Scaling the Data Lake through the CDP UI
You can scale a Data Lake from light to medium duty through the CDP UI.
Required role: EnvironmentAdmin or Owner of the environment
- Stop all of the attached Data Hub clusters that can be stopped, to make sure that there are no changes to HMS metadata during the scaling operation. For any cluster that cannot be stopped, stop all of the services on the Data Hub through the Cloudera Manager UI.
- Verify that the DATALAKE_ADMIN_ROLE, RANGER_AUDIT_ROLE, and LOG_ROLE have read/write permissions to the backup location. See the Data Lake backup and restore documentation for more information on these permissions. LOG_ROLE is specific to Data Lake restore.
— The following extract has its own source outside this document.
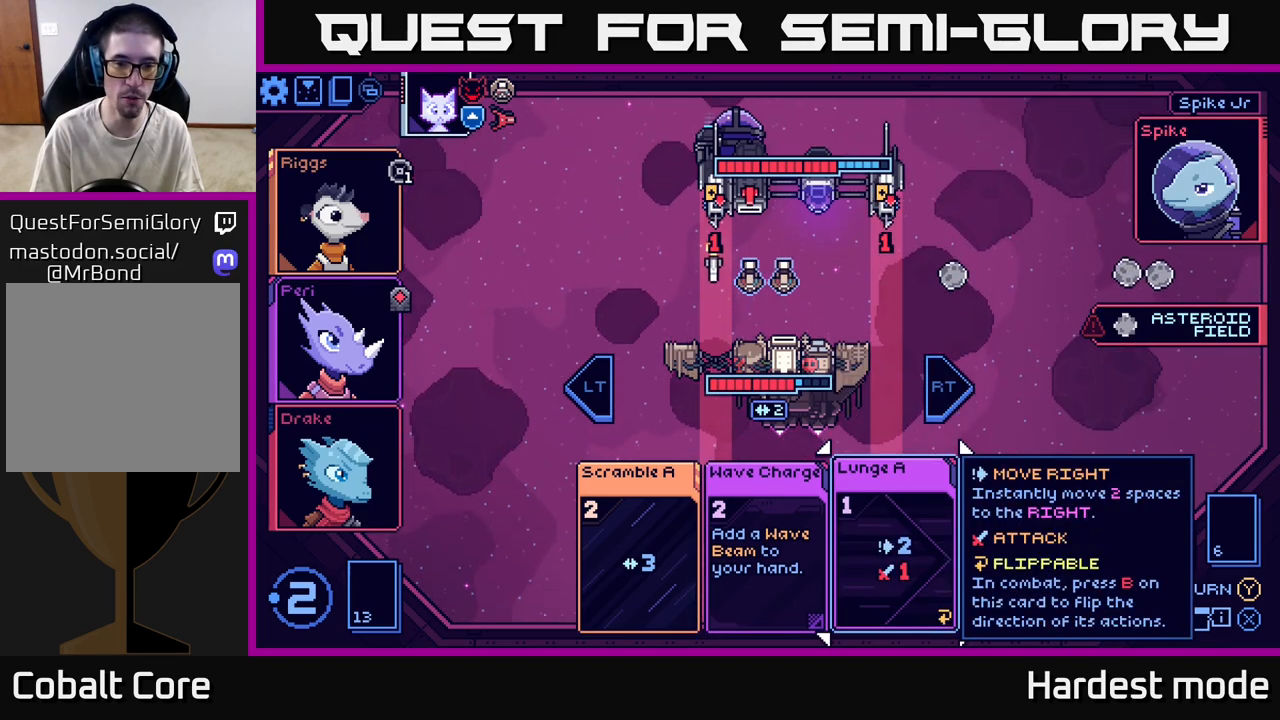
{"buttons": [], "left_stick": "left", "right_stick": "center", "events": [[467, "left_stick", "left"]]}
- In the CDP UI, click Data Lakes and select the Data Lake that you want to scale.
- Click Resize.
You will be asked to confirm that you want to resize the Data Lake, after which the scaling process will begin. The scaling operation is finished when the Data Hub clusters have been automatically refreshed, which happens after the original light duty Data Lake has been deleted. Check the Event History to verify that the Data Hubs have been refreshed.
- When the scaling operation is finished, if you are upscaling a RAZ-enabled Data
Lake, manually restore the Data Lake from the
backup taken by the scaling process. To restore, you will need to add the restore_to_raz
policy in Ranger and then run the
cdp datalake restore-datalake
command in the CDP CLI.